* _TEXT BLOCK_
◆ ◆ ◆ ◆ ◆

- Promotional poster
- Genre: Historical fantasy; Samurai; Science fantasy;
- Created by: LeSean Thomas
- Directed by: LeSean Thomas; Takeru Satō;
- Produced by: Matthew Shattuck
- Music by: Flying Lotus
- Studio: MAPPA
- Licensed by: Netflix
- Released: April 29, 2021
- Runtime: 28–30 minutes
- Episodes: 6
- Written by: Satoshi Okunishi
- Published by: Shogakukan
- Magazine: Monthly Big Comic Spirits
- Original run: July 27, 2021 – July 27, 2022
- Volumes: 2
- Anime and manga portal

= Yasuke (TV series) =

2021 original net animation series

Yasuke is an original net animation (ONA) series loosely based on the historical figure of the same name, an African warrior who served under Japanese daimyo Oda Nobunaga during the Sengoku period of samurai conflict in 16th century Japan. Created by LeSean Thomas and animated by Japanese animation studio MAPPA, the series stars LaKeith Stanfield as the titular character. The series was released on Netflix on April 29, 2021.

◆ ◆ ◆ ◆ ◆

* _WORK TO COMPLETE_
Answer these questions using the Yasuke series text:
1. Who is credited with the music?
2. How many episodes does the series have?
3. Which actor plays the title character?
The rows have no connection to the text about the Yasuke series.

* _PROVIDED RECORDS_
◆ ◆ ◆ ◆ ◆

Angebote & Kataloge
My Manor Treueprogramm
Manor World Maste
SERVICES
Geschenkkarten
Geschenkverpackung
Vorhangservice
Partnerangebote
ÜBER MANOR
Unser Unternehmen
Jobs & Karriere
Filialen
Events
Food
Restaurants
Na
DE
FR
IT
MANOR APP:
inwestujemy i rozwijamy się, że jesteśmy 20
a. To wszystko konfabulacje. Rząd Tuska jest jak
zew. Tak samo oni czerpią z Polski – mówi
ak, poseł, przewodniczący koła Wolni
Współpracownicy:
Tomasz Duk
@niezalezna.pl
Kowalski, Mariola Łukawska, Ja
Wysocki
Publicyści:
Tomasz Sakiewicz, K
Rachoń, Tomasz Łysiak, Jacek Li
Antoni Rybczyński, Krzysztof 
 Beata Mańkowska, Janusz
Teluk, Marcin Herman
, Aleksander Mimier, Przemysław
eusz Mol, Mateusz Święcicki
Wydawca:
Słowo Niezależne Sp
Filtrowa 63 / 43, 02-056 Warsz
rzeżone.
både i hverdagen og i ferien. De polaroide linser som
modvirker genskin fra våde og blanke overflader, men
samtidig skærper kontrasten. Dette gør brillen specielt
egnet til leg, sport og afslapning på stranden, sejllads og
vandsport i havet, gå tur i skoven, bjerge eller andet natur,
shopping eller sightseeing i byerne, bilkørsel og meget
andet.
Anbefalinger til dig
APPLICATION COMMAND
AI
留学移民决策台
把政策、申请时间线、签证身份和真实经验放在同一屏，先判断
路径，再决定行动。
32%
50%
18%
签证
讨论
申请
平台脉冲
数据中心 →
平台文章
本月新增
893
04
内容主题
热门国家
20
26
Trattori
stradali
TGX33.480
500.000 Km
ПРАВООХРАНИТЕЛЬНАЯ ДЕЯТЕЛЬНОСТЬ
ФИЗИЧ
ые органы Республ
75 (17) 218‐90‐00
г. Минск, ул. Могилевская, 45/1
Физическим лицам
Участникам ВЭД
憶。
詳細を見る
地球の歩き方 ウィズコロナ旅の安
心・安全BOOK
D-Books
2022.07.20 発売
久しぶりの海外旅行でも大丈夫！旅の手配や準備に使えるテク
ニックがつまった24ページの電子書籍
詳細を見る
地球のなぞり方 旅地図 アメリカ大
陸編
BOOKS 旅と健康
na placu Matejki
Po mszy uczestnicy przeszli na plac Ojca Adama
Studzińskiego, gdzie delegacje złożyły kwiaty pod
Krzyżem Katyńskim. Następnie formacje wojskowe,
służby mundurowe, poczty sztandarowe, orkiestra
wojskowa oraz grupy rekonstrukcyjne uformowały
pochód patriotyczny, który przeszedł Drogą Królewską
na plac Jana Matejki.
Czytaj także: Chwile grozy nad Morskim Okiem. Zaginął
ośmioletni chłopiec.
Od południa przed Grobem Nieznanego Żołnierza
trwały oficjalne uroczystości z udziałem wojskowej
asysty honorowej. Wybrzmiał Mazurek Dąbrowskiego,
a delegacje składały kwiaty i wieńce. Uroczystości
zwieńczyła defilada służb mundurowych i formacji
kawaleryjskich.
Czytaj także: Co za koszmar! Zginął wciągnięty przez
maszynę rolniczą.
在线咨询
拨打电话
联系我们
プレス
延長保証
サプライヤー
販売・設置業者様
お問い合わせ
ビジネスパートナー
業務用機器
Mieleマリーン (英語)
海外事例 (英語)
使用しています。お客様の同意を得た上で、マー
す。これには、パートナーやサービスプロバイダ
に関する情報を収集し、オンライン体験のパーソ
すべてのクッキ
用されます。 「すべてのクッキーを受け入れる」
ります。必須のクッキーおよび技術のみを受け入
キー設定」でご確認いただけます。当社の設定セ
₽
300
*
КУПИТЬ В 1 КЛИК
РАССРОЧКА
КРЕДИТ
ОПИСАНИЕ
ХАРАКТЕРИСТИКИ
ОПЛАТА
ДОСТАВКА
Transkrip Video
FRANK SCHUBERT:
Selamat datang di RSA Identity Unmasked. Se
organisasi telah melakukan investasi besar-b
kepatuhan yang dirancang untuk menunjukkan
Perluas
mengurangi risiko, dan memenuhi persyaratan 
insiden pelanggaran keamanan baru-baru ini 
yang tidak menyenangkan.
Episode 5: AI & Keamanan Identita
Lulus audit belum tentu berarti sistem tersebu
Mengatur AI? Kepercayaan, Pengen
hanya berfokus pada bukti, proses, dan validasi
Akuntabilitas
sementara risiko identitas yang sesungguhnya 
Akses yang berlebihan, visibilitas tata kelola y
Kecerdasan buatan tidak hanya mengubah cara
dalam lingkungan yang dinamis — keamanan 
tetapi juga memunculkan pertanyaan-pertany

◆ ◆ ◆ ◆ ◆

* _SOLUTION TO THIS PROBLEM_
1. Flying Lotus
2. 6
3. LaKeith Stanfield